Mati Diop, 36, grew up in France and belongs to a Senegalese artistic dynasty that includes her uncle, acclaimed director Djibril Diop Mambety, and her father, musician Wasis Diop.

It was while she was making a short film in Senegal a decade ago that she began to wrestle with the tragic push-and-pull factors leading Africans to flee the continent.

"I was spending time in Dakar at the time and was struck by the complex and sensitive realities of the phenomenon we called at the time 'illegal emigration'," she said.

"Once I had finished my (short) film, I felt I still had a lot of dimensions and issues to explore. I had the desire and the idea to tell the story of youth disappearing into the sea, through the perspective of a young woman."

She chose a Romeo and Juliet story of star-crossed young lovers, but with a supernatural twist.

The third-place jury prize was shared by the gritty French police drama "Les Miserables" and Brazil's "Nighthawk," a darkly satirical Western seen as a searing indictment of life under the country's far-right President Jair Bolsonaro.

Quentin Tarantino failed to win the jury's favour with "Once Upon a Time... in Hollywood", which brought together two of Tinseltown's most dashing leading men, Brad Pitt and Leonardo DiCaprio, for the first time.

Spanish star Antonio Banderas captured the best actor prize for Pedro Almodovar's hit "Pain and Glory", a loosely autobiographical picture based on the director's colourful life.

"I respect him, I admire him, I love him, he's my mentor and he's given me so much in my entire life that this award, obviously, has to be dedicated to him," Mr Banderas said of Mr Almodovar, who cast the actor in eight films and helped make him a global box office draw.

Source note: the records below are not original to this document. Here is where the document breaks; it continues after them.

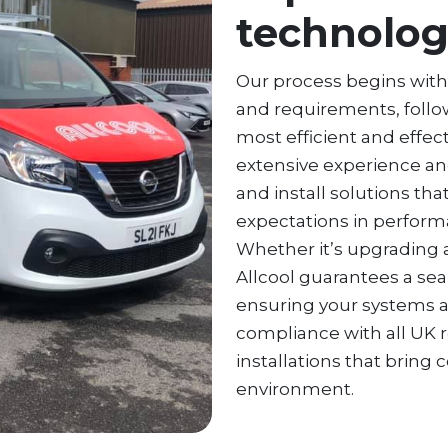
technolo
Our process begins wit
and requirements, foll
most efficient and effec
extensive experience an
and install solutions th
expectations in performan
Whether it’s upgrading a
Allcool guarantees a sea
ensuring your systems are
compliance with all UK r
installations that bring 
environment.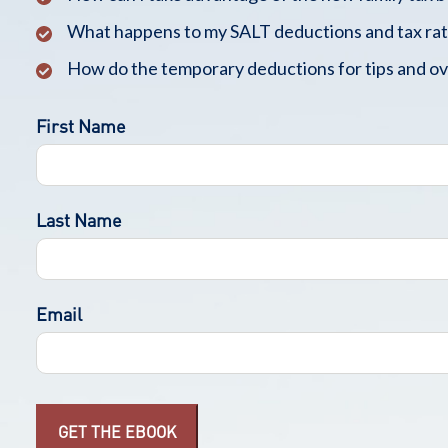
What happens to my SALT deductions and tax rat
How do the temporary deductions for tips and o
First Name
Last Name
Email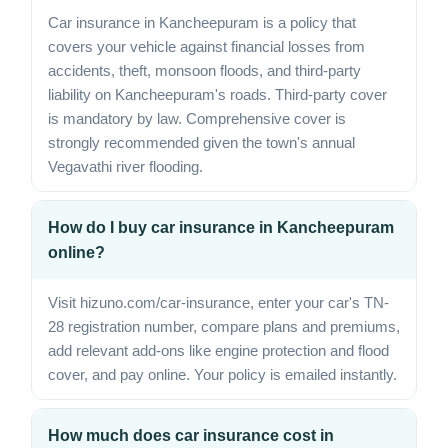
Car insurance in Kancheepuram is a policy that
covers your vehicle against financial losses from
accidents, theft, monsoon floods, and third-party
liability on Kancheepuram's roads. Third-party cover
is mandatory by law. Comprehensive cover is
strongly recommended given the town's annual
Vegavathi river flooding.
How do I buy car insurance in Kancheepuram
online?
Visit hizuno.com/car-insurance, enter your car's TN-
28 registration number, compare plans and premiums,
add relevant add-ons like engine protection and flood
cover, and pay online. Your policy is emailed instantly.
How much does car insurance cost in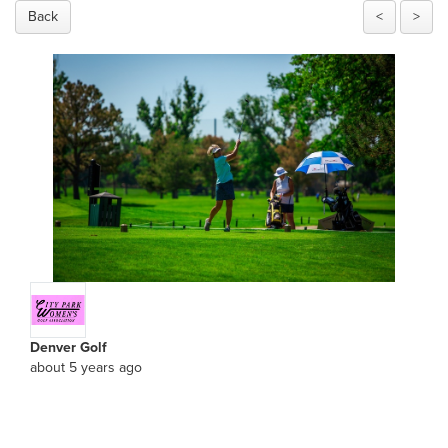
Back
<
>
Denver Golf
about 5 years ago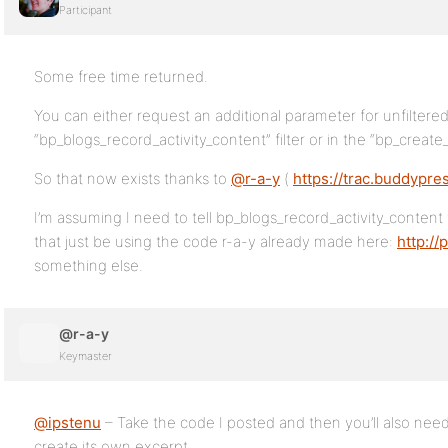
Participant
Some free time returned.
You can either request an additional parameter for unfiltered
“bp_blogs_record_activity_content” filter or in the “bp_create_e
So that now exists thanks to
@r-a-y
(
https://trac.buddypre
I’m assuming I need to tell bp_blogs_record_activity_content
that just be using the code r-a-y already made here:
http:/
something else.
@r-a-y
Keymaster
@ipstenu
– Take the code I posted and then you’ll also need 
create its own excerpt.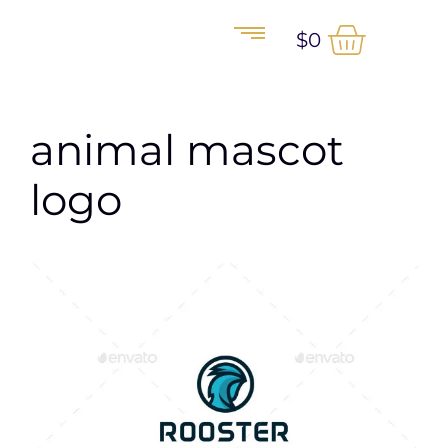
$
0
animal mascot
logo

Belgium's Dardenne brothers, already two-time winners of the Palme d'Or, clinched the best director gong for "Young Ahmed" about a teenage boy who falls under the influence of an Islamist hate preacher.

"Thank you to the jury for recognising this film, which we saw as an ode to life," Luc Dardenne said of the film's ultimately hopeful message.

His elder brother Jean-Pierre said the movie offered an optimistic vision "in these dark and difficult times with identitarian populism on the rise."